The Times: Arrests add to strain on church and refugees

http://www.thetimes.co.za/News/Article.aspx?id=1030294

Arrests add to strain on church and refugees
Claire Myhill and Harriet Mclea

REFUGEES who were arrested for loitering, after seeking shelter outside Johannesburg’s Central Methodist Mission, are back on the streets after spending the weekend in jail.

Because the group can no longer sleep outside, for fear of being rearrested by the Johannesburg Metro Police and SAPS officers, the mission’ s Bishop Paul Verryn is now forced to let them sleep in the church’s sanctuary, which was previously kept clear for worshippers.

Two refugees, both Zimbabweans who asked not to be named, spoke of how police officers slapped them awake and sprayed them with tear gas shortly before midnight on Friday.

Their last meagre possessions were allegedly dumped in a police truck . They have received nothing back.

An elderly man, with only socks on his feet, told The Times yesterday that his only pair of shoes were stolen after his arrest.

A young man, who was also part of the 245-member group arrested, attends a computer training college in the city to better his prospects.

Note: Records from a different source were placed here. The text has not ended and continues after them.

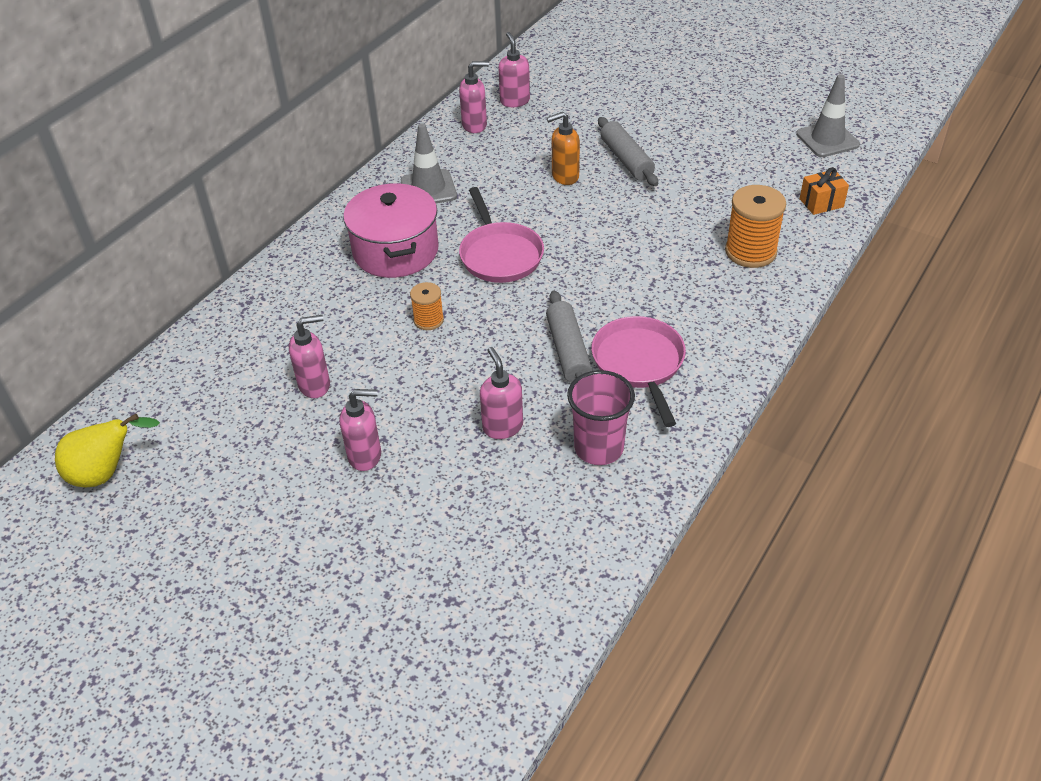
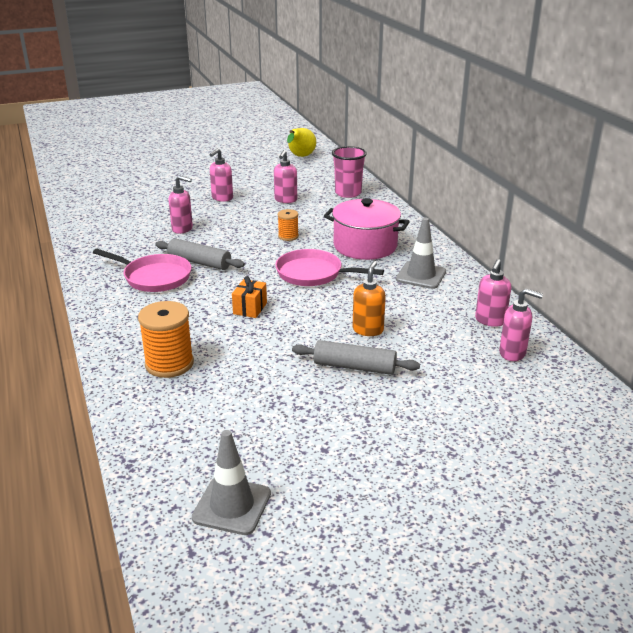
camera: 125 degrees right, 15 degrees down
(599, 448) = (127, 245): pink cup -> pink cup (348, 193)
(821, 203) = (161, 434): orange gift -> orange gift (250, 308)

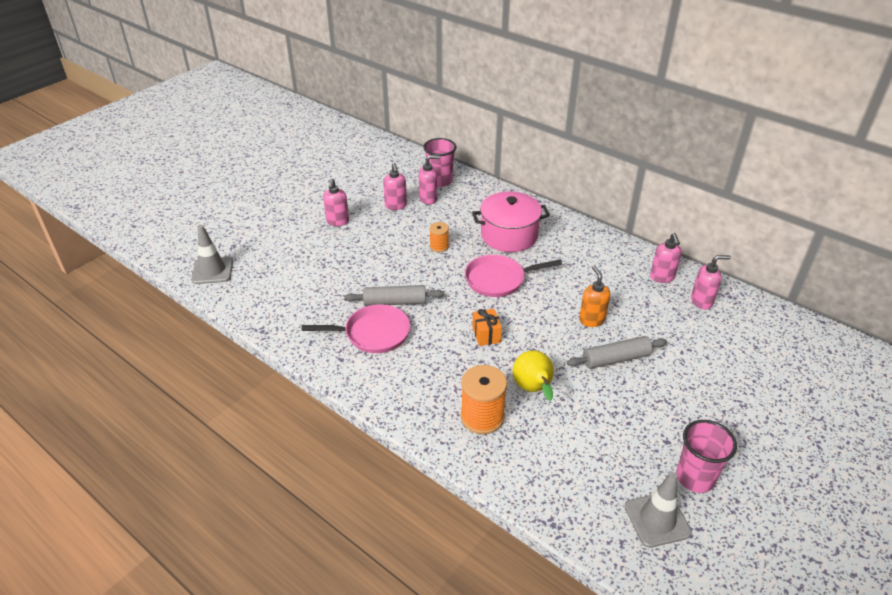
camera: 30 degrees left, 10 degrees up
(182, 229) = (340, 270): pink soap dispenser -> pink soap dispenser (428, 199)
(300, 157) = (357, 150): yellow pear -> yellow pear (533, 389)
(316, 490) = (695, 478): none -> pink cup
(421, 275) = (577, 251): grey traffic cone -> grey traffic cone (212, 270)

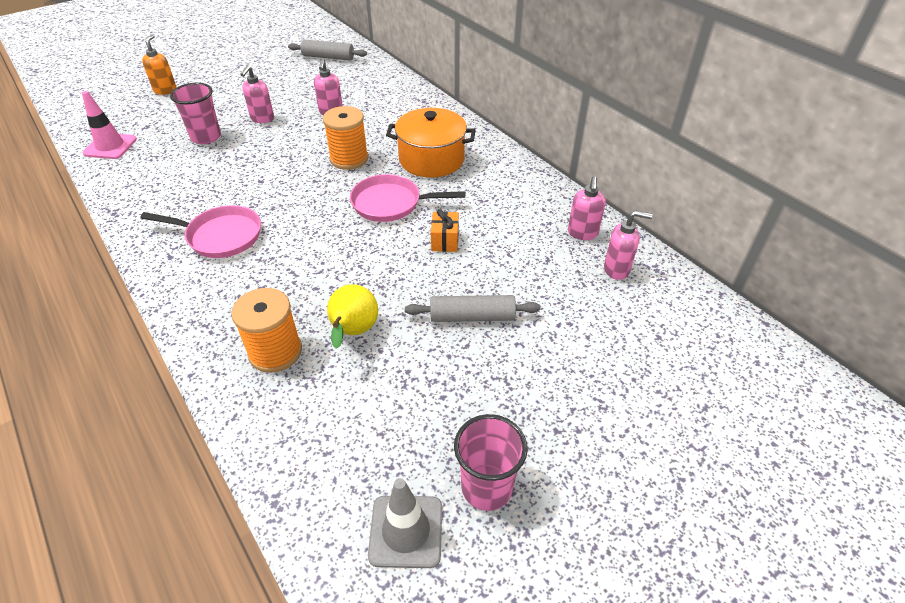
camera: 15 degrees right, 5 degrees up
(212, 270) = (110, 146): grey traffic cone -> pink traffic cone
(395, 302) = (265, 208): grey rolling pin -> grey rolling pin (328, 57)
(428, 199) = (369, 110): pink soap dispenser -> none
(439, 246) = (349, 159): orange spool -> orange spool, size x1.78
(440, 181) = (392, 95): pink cup -> pink cup (206, 137)
(486, 335) = (339, 260): orange gift -> orange gift (445, 241)
(509, 235) = (431, 159): pink pot -> orange pot
(591, 320) = (469, 266): orange soap dispenser -> orange soap dispenser (165, 90)

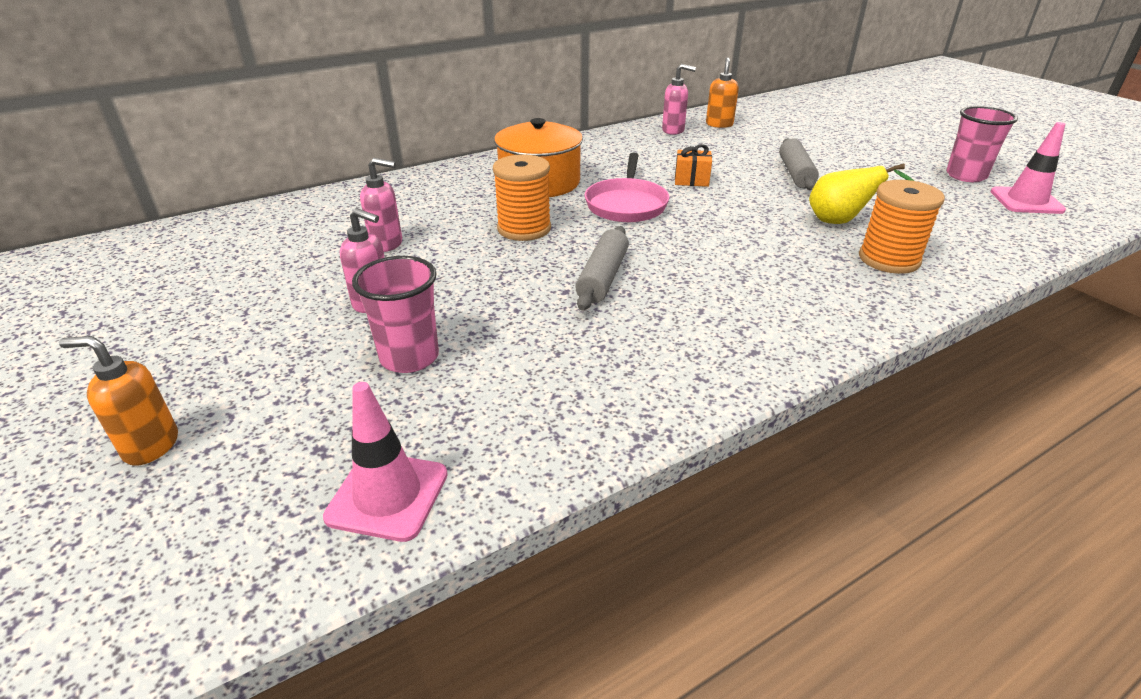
camera: 85 degrees left, 10 degrees down
(220, 236) = (701, 312): pink pan -> none
(328, 57) = (184, 252): grey rolling pin -> grey rolling pin (602, 277)
(406, 531) = (1026, 201): grey traffic cone -> pink traffic cone
(617, 269) = (719, 124): pink soap dispenser -> orange soap dispenser

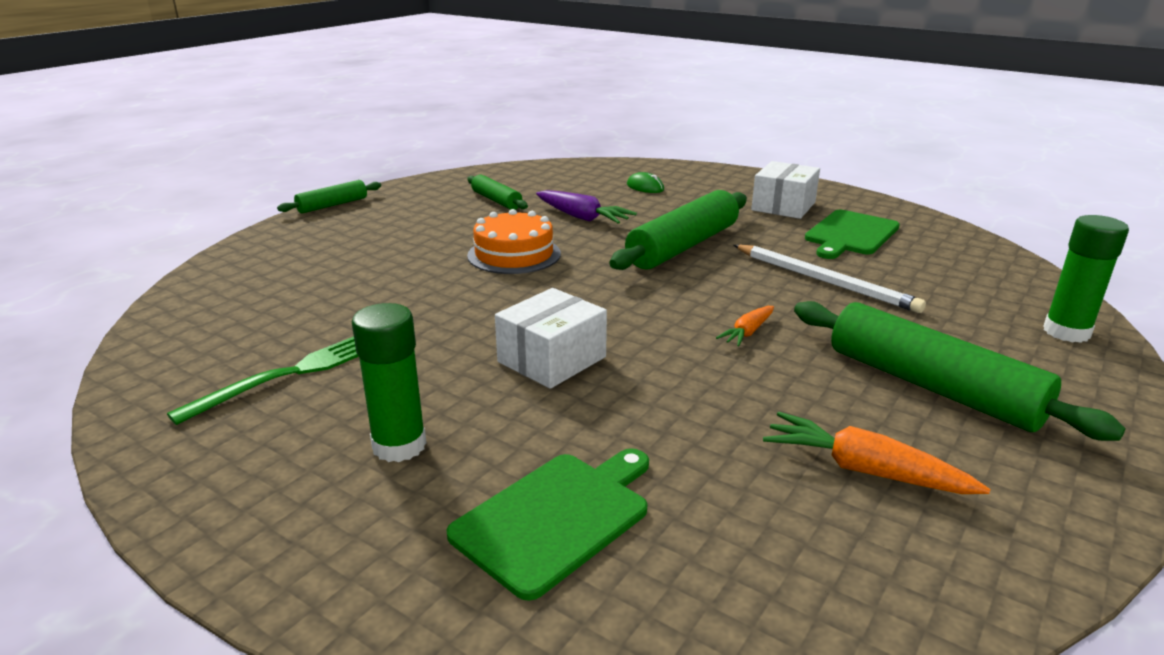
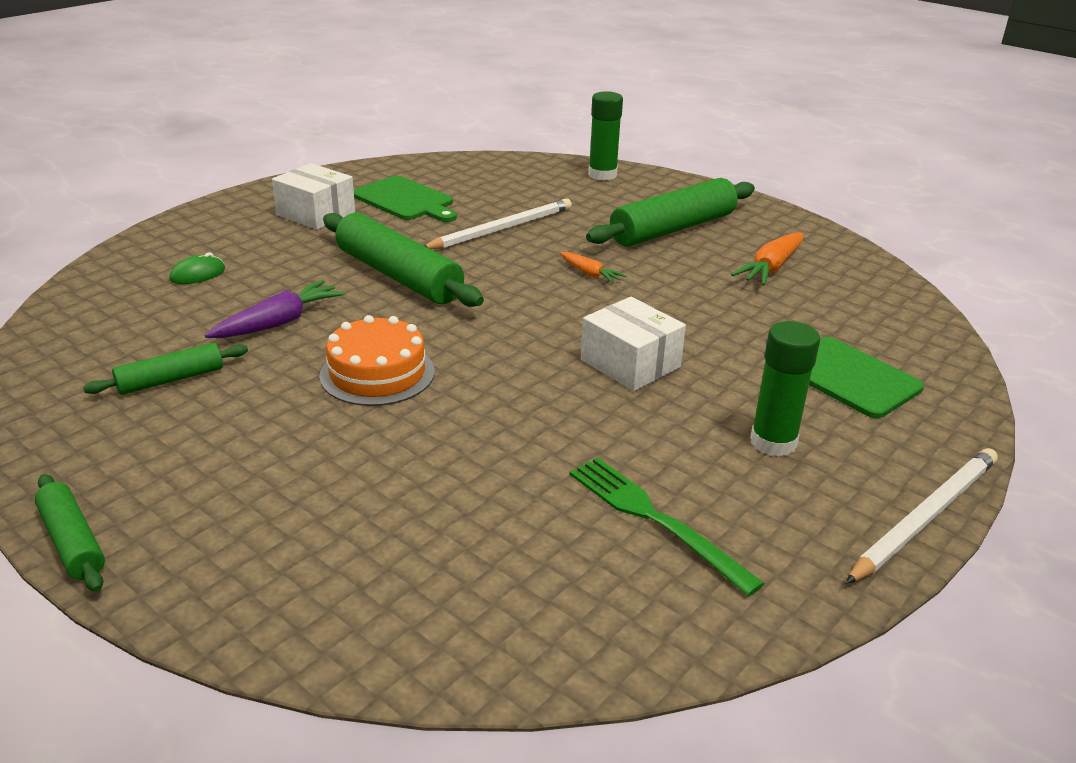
camera: 85 degrees left, 5 degrees up
(231, 552) = (925, 517): none -> white pencil

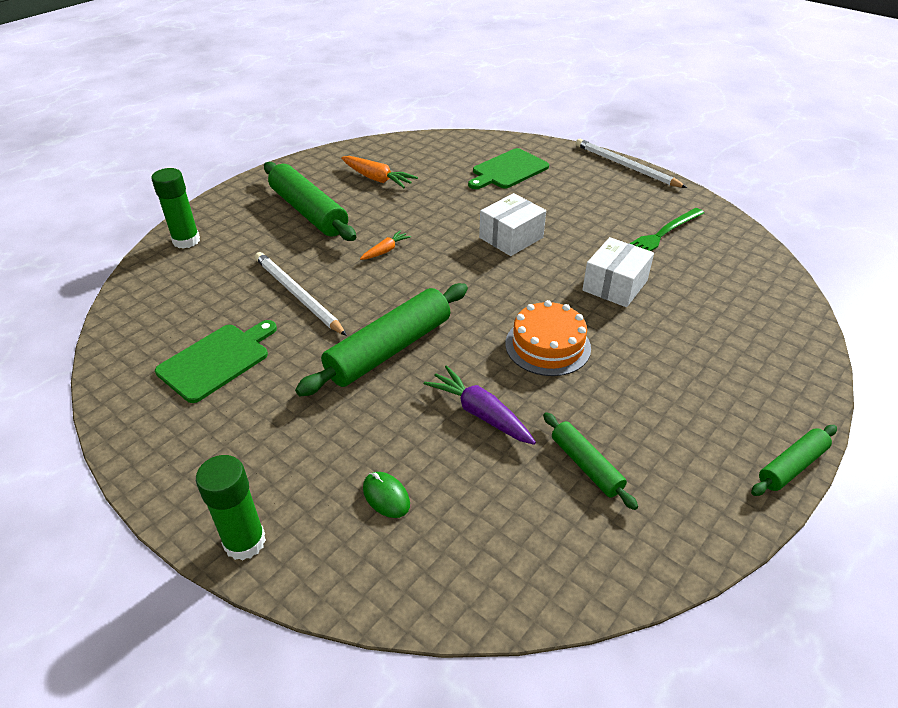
camera: 90 degrees left, 10 degrees up
(316, 213) = (239, 425): white box -> white box (614, 285)
(773, 442) = (580, 197): green glue stick -> green glue stick (245, 542)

But he can no longer go to class because all his clothes were stolen .

Bianca Tolboom, a nurse and project co-ordinator from the church’s Medicins Sans Frontier clinic, said: “Most of the people are sleeping inside the church now and others are going into hiding.”

The young Zimbabwean student said he was part of a group sleeping on the pavement when police woke him up.

“The police picked up everyone’s blankets and bags and threw everything in their truck,” he said, adding that a policewoman on the scene was slapping people awake with her hands and forcing them to climb into the waiting trucks.

Verryn said: “We tried to keep the worship spaces free of people, but we can’t do that anymore.

“It is particularly spiteful to go for the poorest of the poor. One doesn’t stay on the street because one wants to.”